Once at the pass, I discovered that if I dropped directly down, I'd actually have to ascend another pass before permanently going downhill. Wanting to avoid that, I did a long but easy sidehilling (the other way finally, yay!) trailless traverse on grass until I met up with the trail beyond the top of the pass. I'd recommend this to avoid the regain. The terrain is easy and there's a smattering of game/use trails through it, allowing for speedy travel. Eventually, the large main trail appears, and the hard part is over; just gotta put one foot in front of the other until the car.

21975_03
View from the pass into the Lost Man basin. Descend down and to the right to avoid having to gain another pass.


21975_02
Finally back at the main trail, downward ho!


21975_01
Lost Man Reservoir, mere minutes from the car

All in all, this route lived up to the hype. The mountains are AWESOME, the traverse is challenging (and can be made about as hard as you want if you so choose), and the physical effort is exhausting. But these peaks deserve more adoration than they get, and this route is undoubtedly one of my favorite of the year.

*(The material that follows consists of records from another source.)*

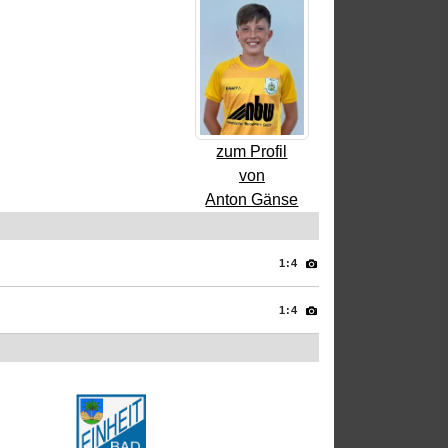
zum Profil
von
Anton Gänse
1:4
1:4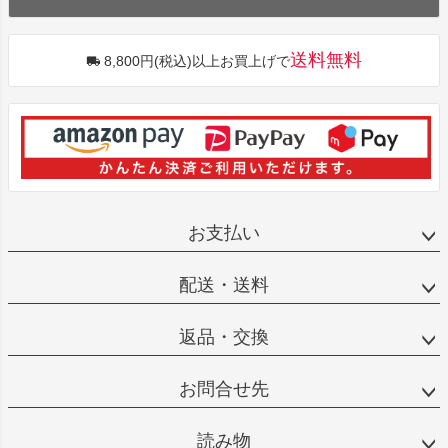
送料無料
8,800円(税込)以上お買上げで
お支払い
配送・送料
返品・交換
お問合せ先
読み物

Now, I just have to apologize to the dogs...


My GPS Tracks on Google Maps (made from a .GPX file upload):




Thumbnails for uploaded photos (click to open slideshow):
1 2 3 4 5 6 7 8 9 10 11 12 13 14 15 16 17 18 19 20 21 22 23 24 25 26 27 28 29 30 31 32 33 34 35 36 37 38 39 40 41 42 43 44 45 46 47 48 49


Comments or Questions
Skimo95
User
You put the E
10/24/2022 5:08pm
In epic!!!


Gulf_Coast_Hiker
User
Great Job!
10/24/2022 8:03pm
Looks like an awesome route! Excellent TR and thanks for the pics!!


desertdog
User
Nice!
10/25/2022 5:28am
Nice!


yaktoleft13
User
Thanks!
10/26/2022 8:26pm
@skimo thanks! Hope you get up to some shenanigans this winter.

@gulf appreciate it! Super good one.

@desert go get them! Maybe the best traverse in the Sawatch


bangerth
User
Excellent TR
10/30/2022 9:47pm
This looks like a lot of fun -- it just made its way onto my list!


pgres
User
Great Work!
11/5/2022 3:02pm
Thanks for taking the time to write this up! Just added the Billy Traverse to the ever-expanding to-do list. Nice job :)


yaktoleft13
User
Thank you both!
11/5/2022 3:19pm
Bangerth and pgres, go get it next year! Worth a bump up the list


Camden7
User
Well done!
4/7/2023 3:34pm
Looking to do these this summer after staring at them from Deer Mountain. Impressive covering all that rough terrain in a single day!


dirtyleafe
User
Nice Work
8/27/2023 5:04pm
And thank you for a great report. Used it today but sadly turned around at the false summit of Williams due to thunder and lightning. Definitely made life quicker and easier having your details, but man is that a long traverse.


yaktoleft13
User
@dirtyleafe
8/27/2023 8:14pm
Glad you made a run of it! That is a suuuuuper long day for sure. Hope you get to finish it soon!